- TEXTO DO DOCUMENTO -

☆ ☆ ☆

Pressão do setor empresarial adia votação de urgência de projeto que prevê corte de incentivos fiscais

A Câmara dos Deputados decidiu adiar, a votação do requerimento de urgência para o projeto de lei que prevê o corte de incentivos e benefícios tributários considerados ineficientes. A proposta é uma das apostas da equipe econômica para elevar a arrecadação e viabilizar o cumprimento da meta de déficit fiscal zero em 2025.

O adiamento ocorreu em meio à crescente pressão de setores empresariais e de parlamentares da base e da oposição, que pediram mais tempo para analisar o texto e discutir os impactos econômicos da medida. A proposta, elaborada pelo Ministério da Fazenda, busca revisar renúncias fiscais que hoje somam centenas de bilhões de reais ao ano.

Segundo o governo, o objetivo do projeto é corrigir distorções, aumentar a eficiência do sistema tributário e reforçar as contas públicas, sem prejudicar políticas sociais. No entanto, entidades do setor produtivo alegam que o fim de alguns benefícios pode gerar efeitos negativos sobre a competitividade, o investimento e o emprego, especialmente na indústria e nos serviços.

☆ ☆ ☆

- TAREFA A -
Liste todos os aspectos sobre os quais, segundo as entidades do setor produtivo, o fim de alguns benefícios pode gerar efeitos negativos, conforme a notícia sobre o corte de incentivos fiscais.
- TAREFA B -
Por favor, prossiga a notícia sobre o corte de incentivos fiscais a partir do ponto em que ela termina.
As linhas a seguir não têm qualquer relação com a notícia.

- DADOS ARMAZENADOS -
☆ ☆ ☆

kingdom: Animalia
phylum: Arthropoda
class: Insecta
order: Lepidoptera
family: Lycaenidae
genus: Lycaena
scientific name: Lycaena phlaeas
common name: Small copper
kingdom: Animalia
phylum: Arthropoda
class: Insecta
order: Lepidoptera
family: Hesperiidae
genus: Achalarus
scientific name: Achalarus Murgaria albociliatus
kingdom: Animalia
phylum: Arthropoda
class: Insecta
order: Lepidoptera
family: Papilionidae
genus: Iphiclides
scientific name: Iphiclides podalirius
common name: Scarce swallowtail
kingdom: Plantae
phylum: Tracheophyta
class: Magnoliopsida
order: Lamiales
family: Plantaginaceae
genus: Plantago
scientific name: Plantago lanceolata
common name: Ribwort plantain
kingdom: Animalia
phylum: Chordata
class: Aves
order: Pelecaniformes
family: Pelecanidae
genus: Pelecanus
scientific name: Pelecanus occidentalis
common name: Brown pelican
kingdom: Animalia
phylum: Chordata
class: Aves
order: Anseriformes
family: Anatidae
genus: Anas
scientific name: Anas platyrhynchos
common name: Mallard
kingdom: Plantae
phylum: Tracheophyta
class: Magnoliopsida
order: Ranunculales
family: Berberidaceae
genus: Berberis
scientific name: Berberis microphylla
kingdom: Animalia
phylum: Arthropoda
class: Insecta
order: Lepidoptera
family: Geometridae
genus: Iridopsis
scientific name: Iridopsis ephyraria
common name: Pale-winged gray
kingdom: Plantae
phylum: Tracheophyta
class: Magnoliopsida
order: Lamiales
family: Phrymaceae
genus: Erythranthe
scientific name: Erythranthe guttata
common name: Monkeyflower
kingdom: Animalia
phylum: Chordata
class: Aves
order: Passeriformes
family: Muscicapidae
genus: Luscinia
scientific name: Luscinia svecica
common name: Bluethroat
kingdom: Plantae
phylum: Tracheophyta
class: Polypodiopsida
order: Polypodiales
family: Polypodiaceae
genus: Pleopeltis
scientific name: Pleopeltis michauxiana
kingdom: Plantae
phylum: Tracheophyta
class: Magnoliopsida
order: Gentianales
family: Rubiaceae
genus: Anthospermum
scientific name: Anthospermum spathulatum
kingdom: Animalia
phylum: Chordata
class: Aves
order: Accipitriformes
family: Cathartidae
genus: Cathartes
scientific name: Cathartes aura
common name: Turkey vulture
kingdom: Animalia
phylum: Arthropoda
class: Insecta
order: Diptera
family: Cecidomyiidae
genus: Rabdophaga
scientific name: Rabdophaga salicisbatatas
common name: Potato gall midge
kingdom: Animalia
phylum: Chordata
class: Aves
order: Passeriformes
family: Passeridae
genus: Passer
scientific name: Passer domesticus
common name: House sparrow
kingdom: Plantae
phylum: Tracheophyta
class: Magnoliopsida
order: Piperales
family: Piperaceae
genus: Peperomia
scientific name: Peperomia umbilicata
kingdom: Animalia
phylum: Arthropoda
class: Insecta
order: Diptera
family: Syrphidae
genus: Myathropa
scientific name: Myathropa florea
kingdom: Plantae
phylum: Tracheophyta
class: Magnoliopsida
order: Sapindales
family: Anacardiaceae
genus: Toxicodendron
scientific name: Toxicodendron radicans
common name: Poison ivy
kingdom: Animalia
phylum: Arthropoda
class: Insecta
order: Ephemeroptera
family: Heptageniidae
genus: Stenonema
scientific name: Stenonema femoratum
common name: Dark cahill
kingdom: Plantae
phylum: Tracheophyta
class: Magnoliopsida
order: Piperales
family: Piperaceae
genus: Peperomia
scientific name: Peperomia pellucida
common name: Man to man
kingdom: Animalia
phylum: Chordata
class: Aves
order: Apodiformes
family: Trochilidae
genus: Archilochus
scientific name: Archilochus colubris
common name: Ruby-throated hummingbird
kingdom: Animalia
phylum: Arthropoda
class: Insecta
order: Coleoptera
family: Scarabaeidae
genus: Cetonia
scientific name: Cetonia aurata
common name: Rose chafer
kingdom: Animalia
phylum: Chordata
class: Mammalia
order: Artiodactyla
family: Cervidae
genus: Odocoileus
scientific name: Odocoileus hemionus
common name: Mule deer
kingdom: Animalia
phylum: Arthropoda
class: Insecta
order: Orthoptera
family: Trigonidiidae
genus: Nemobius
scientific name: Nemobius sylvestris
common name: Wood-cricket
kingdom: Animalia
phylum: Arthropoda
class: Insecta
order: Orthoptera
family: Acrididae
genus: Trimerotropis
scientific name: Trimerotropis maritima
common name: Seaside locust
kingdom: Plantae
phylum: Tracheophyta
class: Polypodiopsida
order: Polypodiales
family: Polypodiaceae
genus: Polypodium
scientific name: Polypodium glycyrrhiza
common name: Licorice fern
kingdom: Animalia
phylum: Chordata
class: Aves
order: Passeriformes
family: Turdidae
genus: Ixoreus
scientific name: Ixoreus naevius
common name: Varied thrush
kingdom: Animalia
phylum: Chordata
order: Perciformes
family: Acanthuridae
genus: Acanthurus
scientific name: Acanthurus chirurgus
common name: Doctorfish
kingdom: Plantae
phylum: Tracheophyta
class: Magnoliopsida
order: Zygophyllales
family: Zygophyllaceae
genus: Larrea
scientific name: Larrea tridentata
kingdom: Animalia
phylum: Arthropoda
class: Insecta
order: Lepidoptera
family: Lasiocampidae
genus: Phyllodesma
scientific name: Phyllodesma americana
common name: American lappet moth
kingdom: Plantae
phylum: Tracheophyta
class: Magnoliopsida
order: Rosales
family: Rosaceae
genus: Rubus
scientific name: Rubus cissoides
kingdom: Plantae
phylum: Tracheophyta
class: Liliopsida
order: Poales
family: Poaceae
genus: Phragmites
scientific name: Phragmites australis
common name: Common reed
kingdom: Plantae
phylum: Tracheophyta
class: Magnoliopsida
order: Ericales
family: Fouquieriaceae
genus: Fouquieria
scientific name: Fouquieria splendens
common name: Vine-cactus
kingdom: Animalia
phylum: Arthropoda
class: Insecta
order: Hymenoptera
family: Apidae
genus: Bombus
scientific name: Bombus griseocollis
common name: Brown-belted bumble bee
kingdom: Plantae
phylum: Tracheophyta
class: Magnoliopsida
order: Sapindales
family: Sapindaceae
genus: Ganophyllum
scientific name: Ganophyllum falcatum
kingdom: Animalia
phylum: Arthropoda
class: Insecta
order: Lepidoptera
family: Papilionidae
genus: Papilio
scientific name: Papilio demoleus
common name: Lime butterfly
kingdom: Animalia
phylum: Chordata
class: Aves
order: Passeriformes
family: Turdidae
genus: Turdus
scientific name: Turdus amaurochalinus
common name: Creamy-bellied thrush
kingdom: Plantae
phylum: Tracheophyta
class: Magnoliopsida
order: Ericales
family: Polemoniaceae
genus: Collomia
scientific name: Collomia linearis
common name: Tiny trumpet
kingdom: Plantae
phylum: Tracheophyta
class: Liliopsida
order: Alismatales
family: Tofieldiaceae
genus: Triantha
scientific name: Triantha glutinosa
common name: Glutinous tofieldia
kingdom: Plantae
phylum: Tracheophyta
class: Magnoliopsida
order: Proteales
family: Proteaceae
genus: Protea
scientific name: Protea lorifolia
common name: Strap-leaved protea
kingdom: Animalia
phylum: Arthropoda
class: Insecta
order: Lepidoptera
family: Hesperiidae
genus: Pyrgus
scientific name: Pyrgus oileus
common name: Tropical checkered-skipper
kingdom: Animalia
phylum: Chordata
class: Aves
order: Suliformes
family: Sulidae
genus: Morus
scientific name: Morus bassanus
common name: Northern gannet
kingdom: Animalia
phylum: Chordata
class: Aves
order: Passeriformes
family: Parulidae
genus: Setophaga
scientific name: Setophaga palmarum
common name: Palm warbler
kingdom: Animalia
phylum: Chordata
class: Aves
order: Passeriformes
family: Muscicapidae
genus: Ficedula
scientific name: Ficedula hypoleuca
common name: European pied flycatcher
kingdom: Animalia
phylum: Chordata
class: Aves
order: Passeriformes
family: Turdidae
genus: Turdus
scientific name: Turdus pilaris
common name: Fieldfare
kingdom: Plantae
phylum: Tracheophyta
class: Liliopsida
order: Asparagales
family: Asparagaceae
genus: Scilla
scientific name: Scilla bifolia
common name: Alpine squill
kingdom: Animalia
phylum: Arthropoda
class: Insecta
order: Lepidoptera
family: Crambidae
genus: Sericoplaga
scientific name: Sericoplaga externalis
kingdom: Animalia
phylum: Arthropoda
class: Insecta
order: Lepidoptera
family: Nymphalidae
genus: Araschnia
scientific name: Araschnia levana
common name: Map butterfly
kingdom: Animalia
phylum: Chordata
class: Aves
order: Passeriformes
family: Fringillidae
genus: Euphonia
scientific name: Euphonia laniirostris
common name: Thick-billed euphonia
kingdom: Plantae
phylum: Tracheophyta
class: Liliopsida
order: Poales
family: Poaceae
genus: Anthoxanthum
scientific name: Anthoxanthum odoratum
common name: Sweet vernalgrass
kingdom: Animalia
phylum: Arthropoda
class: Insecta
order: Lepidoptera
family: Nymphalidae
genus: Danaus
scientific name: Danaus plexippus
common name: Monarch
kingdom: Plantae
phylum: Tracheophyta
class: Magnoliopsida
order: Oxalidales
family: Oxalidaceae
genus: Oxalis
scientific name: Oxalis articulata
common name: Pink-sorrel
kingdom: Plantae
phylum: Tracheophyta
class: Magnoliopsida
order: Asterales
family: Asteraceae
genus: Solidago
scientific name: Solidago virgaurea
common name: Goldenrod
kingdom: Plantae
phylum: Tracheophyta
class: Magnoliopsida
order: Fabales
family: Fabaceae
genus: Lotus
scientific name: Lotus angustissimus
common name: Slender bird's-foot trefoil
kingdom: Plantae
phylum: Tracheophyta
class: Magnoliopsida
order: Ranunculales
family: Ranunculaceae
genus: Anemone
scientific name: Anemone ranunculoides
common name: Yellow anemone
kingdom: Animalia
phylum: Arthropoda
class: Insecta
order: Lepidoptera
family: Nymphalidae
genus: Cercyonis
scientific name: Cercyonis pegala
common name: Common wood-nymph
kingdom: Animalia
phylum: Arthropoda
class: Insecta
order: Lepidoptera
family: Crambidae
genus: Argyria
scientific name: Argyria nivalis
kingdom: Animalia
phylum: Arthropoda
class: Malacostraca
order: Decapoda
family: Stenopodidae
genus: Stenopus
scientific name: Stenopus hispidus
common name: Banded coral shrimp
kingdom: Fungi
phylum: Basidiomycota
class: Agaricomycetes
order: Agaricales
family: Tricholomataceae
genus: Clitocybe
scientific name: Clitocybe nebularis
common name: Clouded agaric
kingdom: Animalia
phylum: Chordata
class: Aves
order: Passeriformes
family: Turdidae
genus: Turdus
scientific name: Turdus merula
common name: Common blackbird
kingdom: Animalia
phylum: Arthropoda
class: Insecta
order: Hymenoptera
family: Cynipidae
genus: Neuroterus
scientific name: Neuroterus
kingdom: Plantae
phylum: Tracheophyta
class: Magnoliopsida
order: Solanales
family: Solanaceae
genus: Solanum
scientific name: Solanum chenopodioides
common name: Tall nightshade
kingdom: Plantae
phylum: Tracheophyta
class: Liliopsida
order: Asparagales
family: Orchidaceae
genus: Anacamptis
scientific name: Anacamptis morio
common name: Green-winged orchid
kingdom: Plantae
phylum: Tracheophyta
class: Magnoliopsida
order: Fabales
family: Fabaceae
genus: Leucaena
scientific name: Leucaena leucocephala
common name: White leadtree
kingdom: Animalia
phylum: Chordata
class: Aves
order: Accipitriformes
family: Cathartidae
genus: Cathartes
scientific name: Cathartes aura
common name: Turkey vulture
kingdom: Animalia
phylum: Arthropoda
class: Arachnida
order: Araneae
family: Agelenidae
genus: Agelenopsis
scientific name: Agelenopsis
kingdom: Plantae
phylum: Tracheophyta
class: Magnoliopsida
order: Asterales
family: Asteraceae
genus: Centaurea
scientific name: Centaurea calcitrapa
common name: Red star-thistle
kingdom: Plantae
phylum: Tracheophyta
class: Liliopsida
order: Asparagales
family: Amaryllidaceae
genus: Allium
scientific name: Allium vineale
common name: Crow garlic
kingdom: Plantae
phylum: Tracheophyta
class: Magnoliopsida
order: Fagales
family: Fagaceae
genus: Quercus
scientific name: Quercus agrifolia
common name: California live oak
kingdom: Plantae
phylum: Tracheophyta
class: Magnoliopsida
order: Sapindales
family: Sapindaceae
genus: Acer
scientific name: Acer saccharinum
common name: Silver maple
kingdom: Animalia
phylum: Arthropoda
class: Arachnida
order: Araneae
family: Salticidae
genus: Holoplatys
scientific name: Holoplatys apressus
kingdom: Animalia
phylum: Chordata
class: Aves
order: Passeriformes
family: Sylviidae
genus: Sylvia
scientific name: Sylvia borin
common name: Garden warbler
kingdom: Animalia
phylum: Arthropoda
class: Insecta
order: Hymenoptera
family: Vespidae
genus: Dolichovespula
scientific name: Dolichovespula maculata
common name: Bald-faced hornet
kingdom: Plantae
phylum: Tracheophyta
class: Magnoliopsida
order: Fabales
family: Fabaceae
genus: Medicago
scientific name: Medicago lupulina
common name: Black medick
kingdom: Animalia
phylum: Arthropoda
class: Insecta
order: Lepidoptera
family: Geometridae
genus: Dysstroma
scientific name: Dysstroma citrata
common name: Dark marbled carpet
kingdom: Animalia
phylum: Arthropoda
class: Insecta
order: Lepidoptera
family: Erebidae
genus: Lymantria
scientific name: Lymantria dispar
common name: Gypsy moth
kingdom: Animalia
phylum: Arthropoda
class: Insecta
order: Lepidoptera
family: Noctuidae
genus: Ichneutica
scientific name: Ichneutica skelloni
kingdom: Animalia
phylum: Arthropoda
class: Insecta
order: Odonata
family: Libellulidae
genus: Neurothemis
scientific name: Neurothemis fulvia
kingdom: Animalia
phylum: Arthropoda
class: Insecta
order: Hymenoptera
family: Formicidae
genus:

☆ ☆ ☆

- RESPOSTA ESPERADA A -
A competitividade, o investimento e o emprego.

- RESPOSTA ESPERADA B -
O ministro da Fazenda, Fernando Haddad, já havia antecipado que a revisão de gastos e subsídios seria necessária para manter o equilíbrio fiscal, diante da manutenção de juros elevados, da limitação do espaço orçamentário e das metas previstas no novo arcabouço fiscal.

A proposta ainda deve voltar à pauta nas próximas semanas, mas a sinalização do adiamento é vista como um revés momentâneo para o governo, que tenta acelerar a tramitação de medidas fiscais no Congresso antes do envio do Orçamento de 2025. Negociações com lideranças partidárias devem continuar nos próximos dias.